▶ [Passage provided]:
Welcome back to Mind Over Money. I'm Kevin Cook, your field guide and story teller for the fascinating arena of Behavioral Economics.

Last week, I made a video presentation called Gaming the Stock Market with Poker Smarts where I drew some very important connections between the behavioral analysis of poker champion Daniel Negreanu and the work that I do in playing stocks.

I wanted to follow-up this week with an expanded discussion on the topic.

And then something happened over the weekend that made me more certain about what angle to take: the legendary game show host Monty Hall of "Let's Make a Deal" fame passed away at the ripe young age of 96!

Monty's fun and laughs with his infamous Big Deal to win a new car simply by choosing one of 3 doors became a fantastic probability brain buster because of the fact he always gave contestants a chance to switch their original choice -- and risk ending up with a goat.

But Hall helped you by opening one of the doors that had a goat, so now you knew there was one less goat lurking behind the door you chose and the other that he was offering you. In the 1970s and 1980s it became a big discussion in national newspapers about whether it mattered if you switched your original choice.

▶ [Collected data]:
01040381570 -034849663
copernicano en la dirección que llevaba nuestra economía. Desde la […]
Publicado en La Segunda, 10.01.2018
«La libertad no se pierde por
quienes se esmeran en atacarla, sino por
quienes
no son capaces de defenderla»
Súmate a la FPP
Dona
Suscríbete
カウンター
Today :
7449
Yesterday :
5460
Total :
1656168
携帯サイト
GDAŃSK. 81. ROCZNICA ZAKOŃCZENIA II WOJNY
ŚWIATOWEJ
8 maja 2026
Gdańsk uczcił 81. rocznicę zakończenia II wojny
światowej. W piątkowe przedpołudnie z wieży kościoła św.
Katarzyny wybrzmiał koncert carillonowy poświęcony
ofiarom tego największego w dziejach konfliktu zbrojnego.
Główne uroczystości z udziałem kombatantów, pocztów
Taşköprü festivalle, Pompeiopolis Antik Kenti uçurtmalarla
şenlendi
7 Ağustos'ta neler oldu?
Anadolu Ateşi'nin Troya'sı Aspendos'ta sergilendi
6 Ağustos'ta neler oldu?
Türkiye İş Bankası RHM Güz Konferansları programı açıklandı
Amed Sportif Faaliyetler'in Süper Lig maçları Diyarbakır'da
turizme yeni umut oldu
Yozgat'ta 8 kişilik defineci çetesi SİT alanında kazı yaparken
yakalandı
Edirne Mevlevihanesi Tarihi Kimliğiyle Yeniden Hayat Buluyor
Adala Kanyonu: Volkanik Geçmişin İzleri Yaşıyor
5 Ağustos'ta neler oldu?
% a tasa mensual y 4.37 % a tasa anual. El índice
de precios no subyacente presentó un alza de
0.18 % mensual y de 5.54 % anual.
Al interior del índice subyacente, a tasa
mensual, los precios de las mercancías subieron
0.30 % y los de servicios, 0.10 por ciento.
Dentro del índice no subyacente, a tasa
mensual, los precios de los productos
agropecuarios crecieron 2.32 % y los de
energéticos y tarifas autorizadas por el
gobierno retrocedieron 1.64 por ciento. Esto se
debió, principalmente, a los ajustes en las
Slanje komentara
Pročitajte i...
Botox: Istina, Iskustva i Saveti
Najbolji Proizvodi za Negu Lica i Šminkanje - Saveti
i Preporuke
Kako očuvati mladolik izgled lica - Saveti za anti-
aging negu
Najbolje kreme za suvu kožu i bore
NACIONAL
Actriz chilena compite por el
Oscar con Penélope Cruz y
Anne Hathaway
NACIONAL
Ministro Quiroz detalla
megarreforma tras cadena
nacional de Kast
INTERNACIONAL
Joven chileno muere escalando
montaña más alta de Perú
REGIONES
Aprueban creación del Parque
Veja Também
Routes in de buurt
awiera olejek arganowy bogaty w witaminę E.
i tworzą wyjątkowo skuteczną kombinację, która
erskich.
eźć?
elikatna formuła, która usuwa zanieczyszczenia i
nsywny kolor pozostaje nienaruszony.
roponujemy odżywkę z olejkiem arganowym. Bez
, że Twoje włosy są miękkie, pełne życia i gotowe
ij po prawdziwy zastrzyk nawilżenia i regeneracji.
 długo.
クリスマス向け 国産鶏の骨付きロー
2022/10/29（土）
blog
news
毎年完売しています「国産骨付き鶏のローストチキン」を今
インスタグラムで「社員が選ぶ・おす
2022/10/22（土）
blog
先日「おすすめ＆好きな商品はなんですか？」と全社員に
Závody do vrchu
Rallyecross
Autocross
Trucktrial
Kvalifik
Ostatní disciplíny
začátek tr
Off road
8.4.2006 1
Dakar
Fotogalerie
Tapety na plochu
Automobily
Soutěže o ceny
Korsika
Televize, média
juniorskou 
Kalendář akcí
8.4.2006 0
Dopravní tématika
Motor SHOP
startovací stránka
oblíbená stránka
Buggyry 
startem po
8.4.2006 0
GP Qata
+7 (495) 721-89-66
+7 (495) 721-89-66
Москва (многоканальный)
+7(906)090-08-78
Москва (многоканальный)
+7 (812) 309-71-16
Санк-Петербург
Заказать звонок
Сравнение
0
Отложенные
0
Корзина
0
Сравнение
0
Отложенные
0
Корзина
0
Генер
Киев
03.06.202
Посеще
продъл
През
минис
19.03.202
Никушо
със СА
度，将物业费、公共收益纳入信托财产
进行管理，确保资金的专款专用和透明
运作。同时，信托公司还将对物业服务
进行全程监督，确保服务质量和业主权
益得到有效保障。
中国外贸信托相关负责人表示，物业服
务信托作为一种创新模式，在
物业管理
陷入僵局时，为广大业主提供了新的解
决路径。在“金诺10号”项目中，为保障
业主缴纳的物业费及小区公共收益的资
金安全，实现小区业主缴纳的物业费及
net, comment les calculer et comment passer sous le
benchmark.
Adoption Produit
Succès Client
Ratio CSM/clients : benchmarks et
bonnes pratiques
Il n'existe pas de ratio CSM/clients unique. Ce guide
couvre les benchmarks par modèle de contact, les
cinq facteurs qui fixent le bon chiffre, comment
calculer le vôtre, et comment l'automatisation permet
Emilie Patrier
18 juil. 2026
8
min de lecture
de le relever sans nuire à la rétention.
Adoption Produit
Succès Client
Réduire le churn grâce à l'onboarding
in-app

▶ [To-do item A]:
Answer these questions about the Mind Over Money excerpt:
(i) Which game show made Monty Hall famous?
(ii) What was the title of last week's video presentation?
(iii) In which decades did newspapers debate whether switching the original choice mattered?
▶ [To-do item B]:
Please reproduce the Mind Over Money excerpt word for word, beginning at "I wanted to" and stopping after "young age of 96!".

▶ [Task answer A]:
(i) "Let's Make a Deal"
(ii) Gaming the Stock Market with Poker Smarts
(iii) The 1970s and 1980s

▶ [Task answer B]:
I wanted to follow-up this week with an expanded discussion on the topic.

And then something happened over the weekend that made me more certain about what angle to take: the legendary game show host Monty Hall of "Let's Make a Deal" fame passed away at the ripe young age of 96!